Don Straus, CEO, CSO of First Light Biosciences introduced the company, which began with Straus’ concern with the rise of superbugs and antibiotic resistance. Straus saw a need for a rapid test for infection instead of the standard petri-dish growth method, which can take up to four days. First Light’s test will take four hours, use any type of biological sample, and detect a broad variety of pathogens and toxins beyond just bacteria, all done with a cheap digital camera. “Unless we do something, we may be approaching a post antibiotic world,” said Straus, as antibiotic resistance is progressing more quickly than we are developing new drugs. First Light Biosciences anticipates being on the market in approximately two years.
Oren Gilad, is the CEO of Atrin Pharmaceuticals, which has developed a highly targeted anticancer drug with none of the side effects of chemotherapy. Atrin has tested their drug in vivo with ovarian, colon, and pancreatic cancer in addition to several others that are still being tested in vitro, including prostate cancer. They have had several promising trials in humans and anticipate being on the market in about a year. “The drug is working beautifully,” said Gilad, “It’s very specific to the target and doesn’t touch any other proteins”
Founder and CEO Chris Hanson describes his company Aromyx as developing a method to digitize taste and smell. It is a simple, plate based method for companies to measure a taste or a smell, especially in the food and beverage industry. “We think finally being able to measure a taste or a smell will allow these industries to automate a lot of their processes” said Hanson.
Kineta, a company based out of Seattle was introduced by COO and President Rob Hedequist. It works in the translational drug development space to streamline taking drugs from the development stage through to safety studies and eventually onto the market. Hedequist touched on several ongoing and upcoming projects being undertaken, including a non-opiod, non-addictive treatments for chronic pain and a new NIH grant to work on a treatment for the Zika virus. “We have built a robust platform,” said Hedequist.
Draper, UT based company HZO was introduced by CEO Michael Bartholomeusz. HZO has developed a “robust, scalable and economically viable” method for protecting electronics from the environment from the inside-out, particularly waterproofing. It’s is working with several large electronics companies, including Motorola, and Bartholomeusz said that this is the “final frontier in technology development,”
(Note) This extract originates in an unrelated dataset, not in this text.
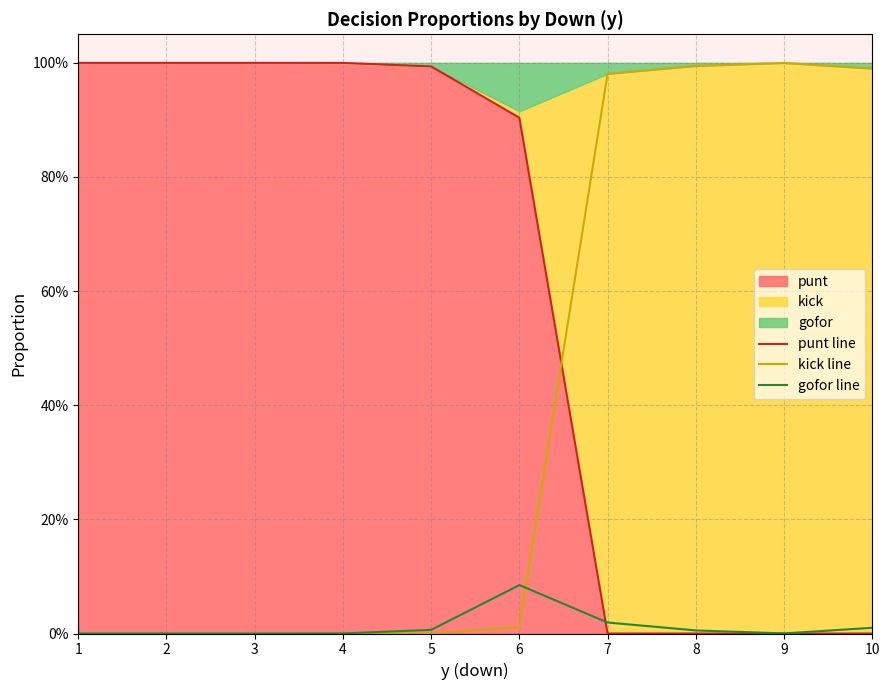

How many lines are shown in the chart?

3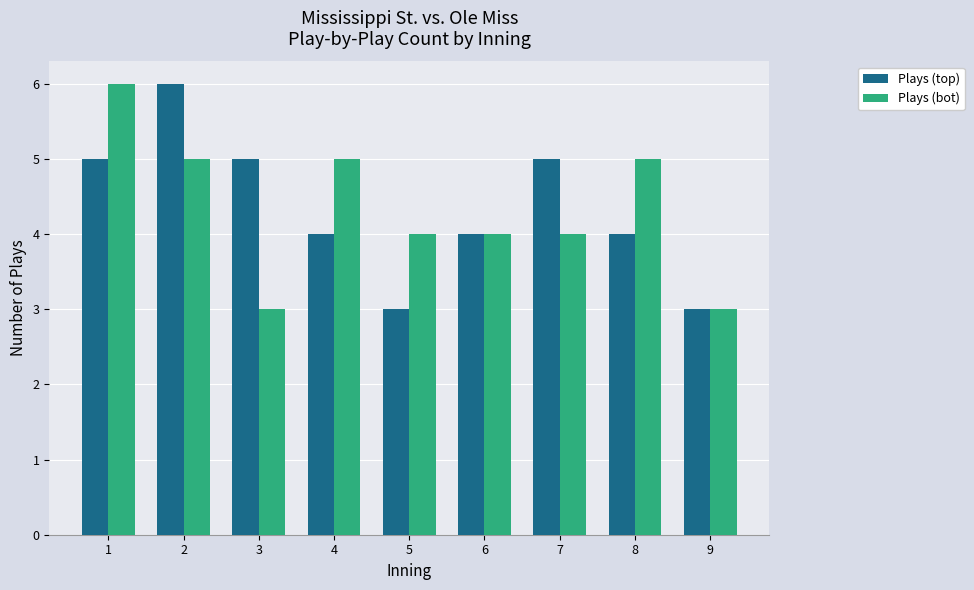

At which label does Plays (bot) reach its peak?

1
Hyperloop Technologies was introduced by Chairman and COO Bibop Gresta. The Hyperloop is the concept of high speed transportation of goods and people through tubes similar to the tubes at a drive through bank teller window. Hyperloop hopes to begin construction in the US in the near future but is open to other markets as well. “We are super proud to be an American company.” Gresta said, “We want to fix transportation here at home.”